Kovacic non lo venderebbe nessuno, se non costretto. Ecco, io temo che ci siamo costretti, molto semplicemente. Per cui non vedo l’utilità di incatenarsi per una simile eventualità. Sono mesi che leggo di un’Inter costretta a fine stagione a vendere qualche gioiello per poter andare sul mercato con una liquidità degna di questo nome ecc. ecc., e quando viene il momento di vendere i gioielli noi ci incateniamo come se fosse un fulmine a ciel sereno? Come ci avessero avvertito 5 minuti prima, a tradimento?

A proposito: di quanti gioielli disponiamo? Se uno – Icardi – abbiamo deciso di tenerlo, quanti altri ne abbiamo degni di questo appellativo? Uno è Kovacic, non c’è alcun dubbio. E poi? Chi sono quei due o tre che hanno davvero un mercato a otto cifre? Se dobbiamo vendere – e non c’è dubbio che lo dobbiamo fare – su quali nomi possiamo davvero ragionare da pari a pari con i falchi del mercato, in tavoli a cui noi purtroppo ci sediamo senza l’autorevolezza che ti darebbe un’altra dimensione (che dipende dalle vittorie, da cui dipendono i soldi: il circolo merdoso di cui sopra)?

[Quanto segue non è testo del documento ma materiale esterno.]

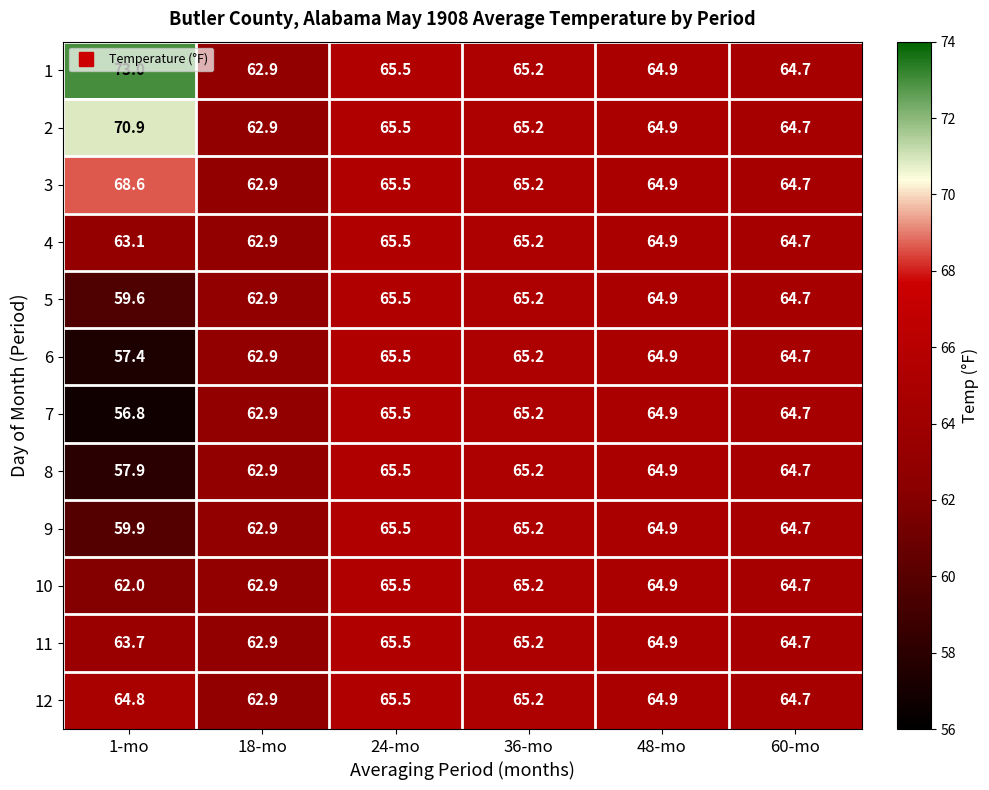

Read the 11 value at 48-mo.

64.9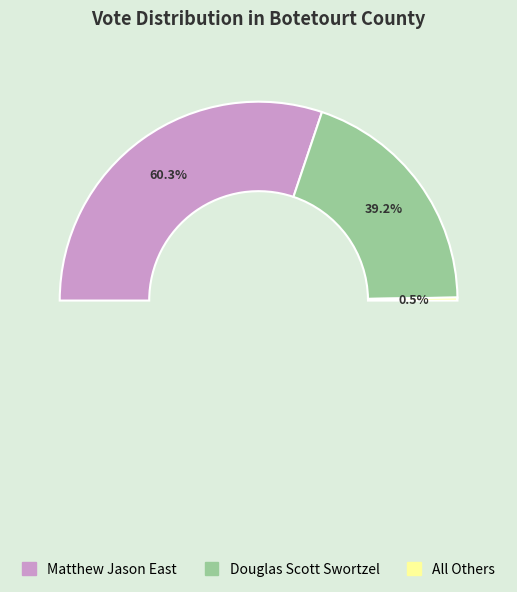

To the nearest percent, what is the combined percentage of Matthew Jason East and All Others?

61%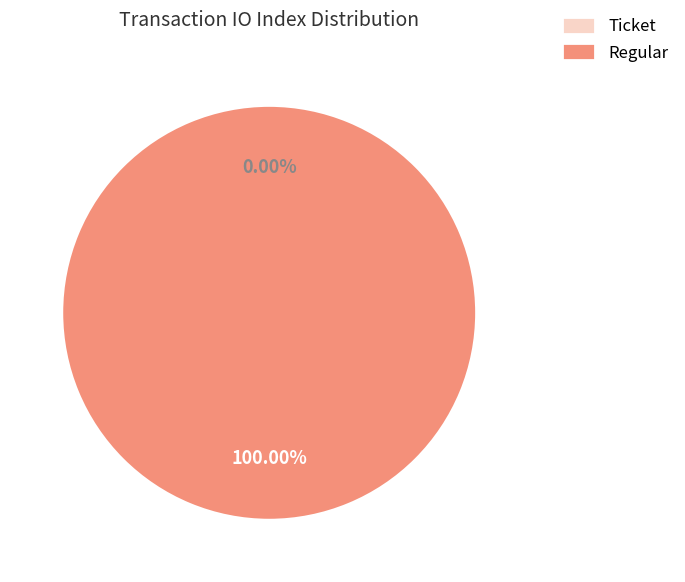

How many segments does this pie chart have?

2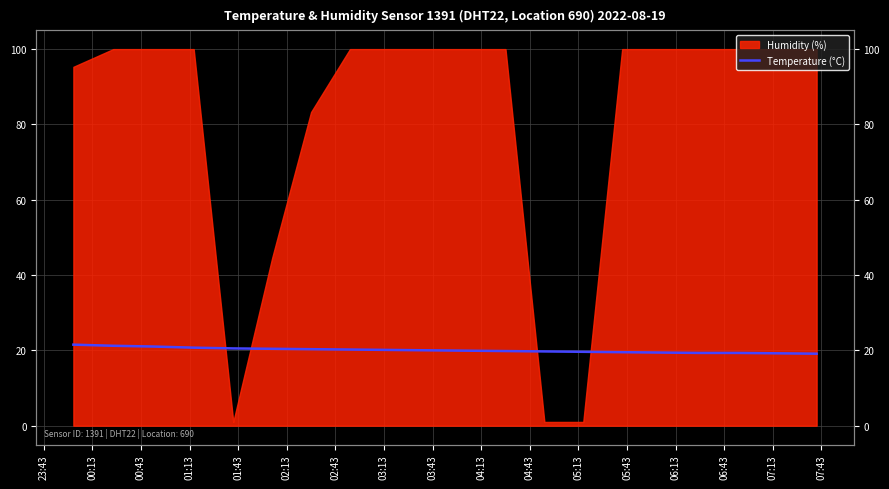

True or false: there are more than 2 points higher than both neighbors.

False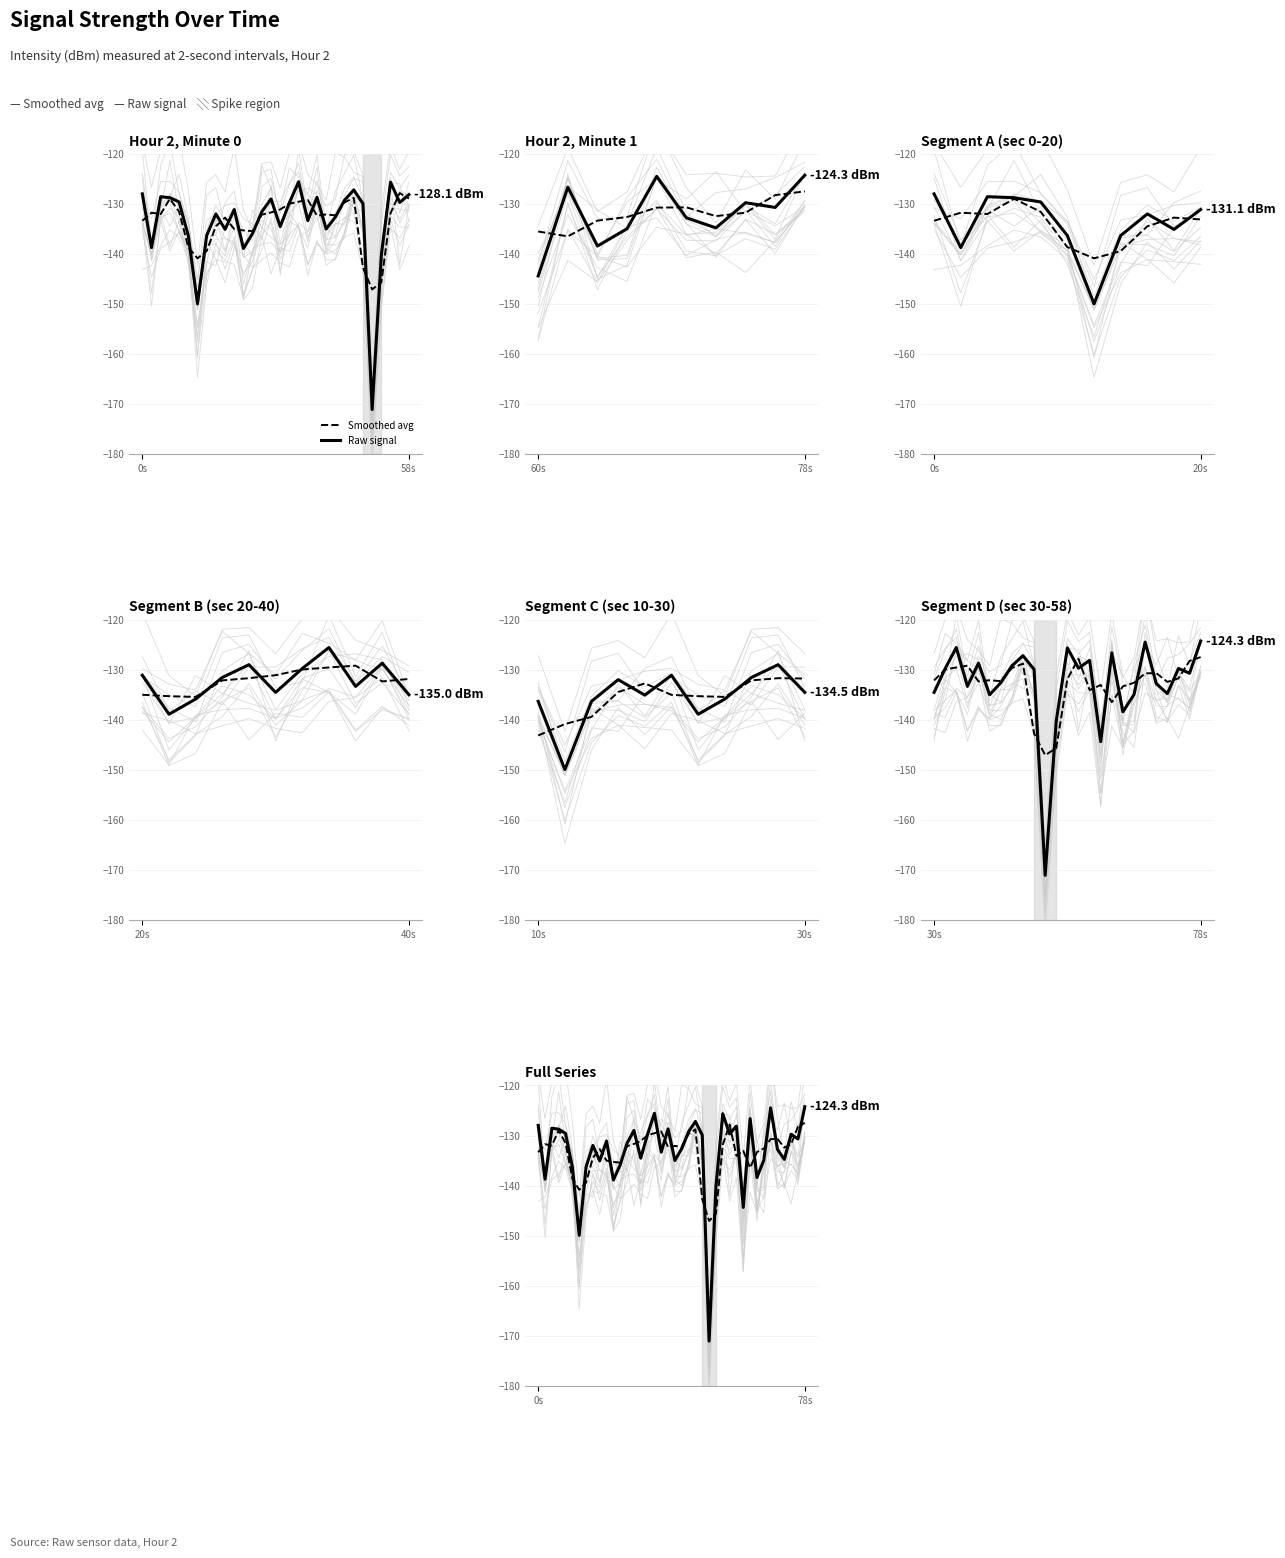

True or false: Smoothed avg and Raw signal intersect in this chart.

True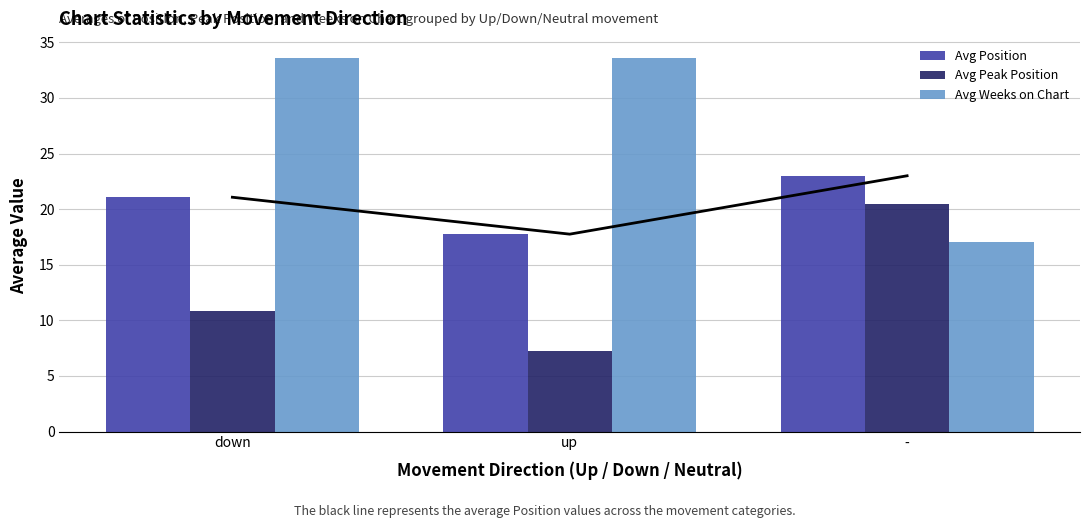

Reading left to right, list all the values displayed in this chart.

Avg Position: down=21.1	up=17.8	-=23.0
Avg Peak Position: down=10.8	up=7.2	-=20.5
Avg Weeks on Chart: down=33.6	up=33.6	-=17.0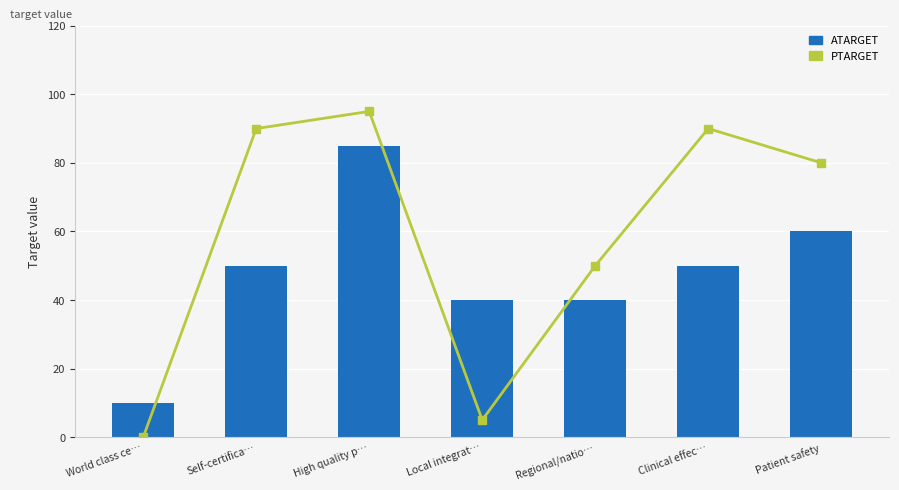

What position from the right is World class ce…?

7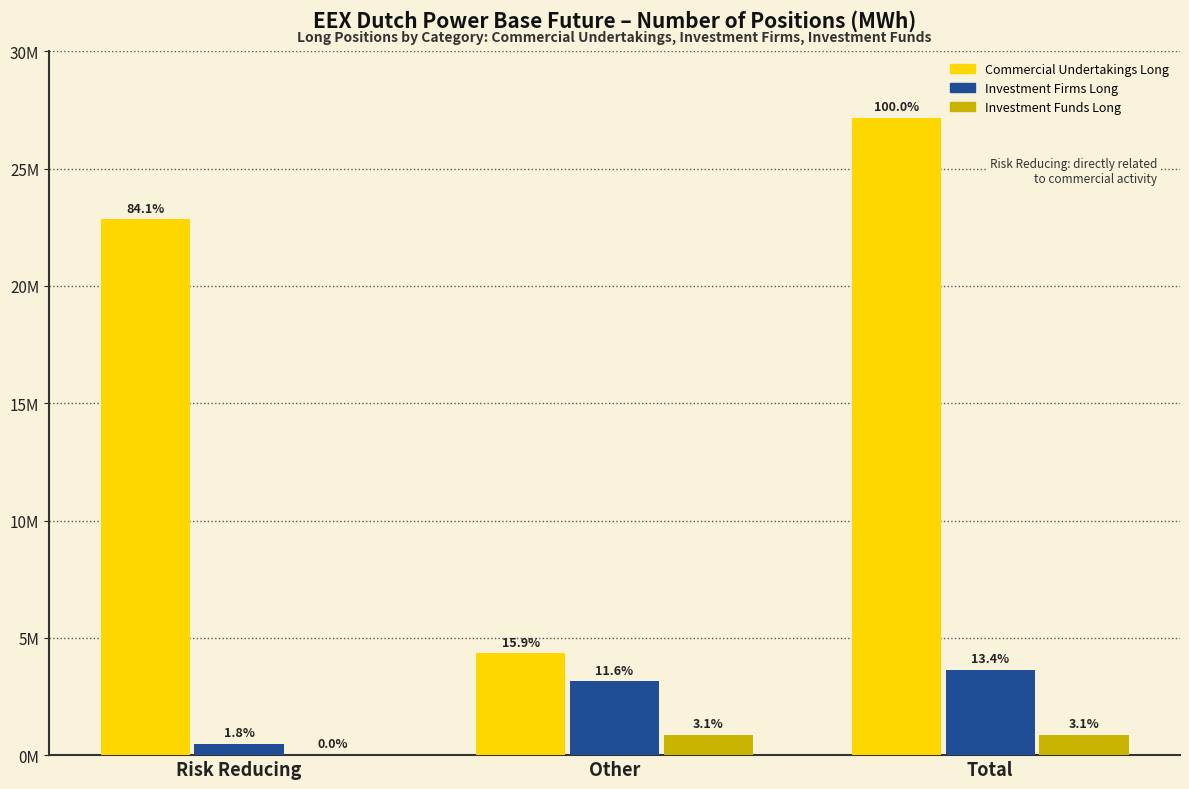

What is the average value of the Commercial Undertakings Long series?

18113861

Piange il cuore vendere Kovacic. E io infatti spero che resti. Ma non mi incateno, nè perdero il sonno se Mateo sarà sacrificato e firmerà con il Liverpool o chicchessia. Kovavic è il Coutinho dei Balcani, almeno per ora. Giocatori eccelsi e giovani e che non ti risolvono granchè. Colpi magici e tante partite senza incidere, invenzioni favolose e una marea di 5 in pagella. Cresceranno, diventeranno grandi, io glielo auguro, o magari grandissimi. Non qui, temo. Il Liverpool arriva da uno scintillante ottavo posto, forse Coutinho non basta, così come non sarebbe bastato a noi. Io so già come finirà, che su Facebook vedrò postare i video dei tunnel di Kovacic, gli assist di Kovacic, delle trivele di Kovacic… pazienza, non si può avere tutto dalla vita.

Il nostro problema è che dobbiamo scegliere di vivere di rimpianti per Kovacic o di continuare a vivere con l’attesa di Kovacic, ma con le pezze al culo. Il problema sarebbe vendere Kovacic per riprendere un Thiago Motta, ecco, ma voglio sperare che non si arrivi a tanto. Io non mi incateno e non faccio lo stratega di mercato con l’Iban degli altri. Io tifo Inter e basta, voglio uscire dalla palude costi quel che costi, fosse anche il sacrificio di un giovane croato di cui ricordo 10 cose illuminanti, 3 gol allo Stjarnan e poco altro, purtroppo per lui e purtroppo per me.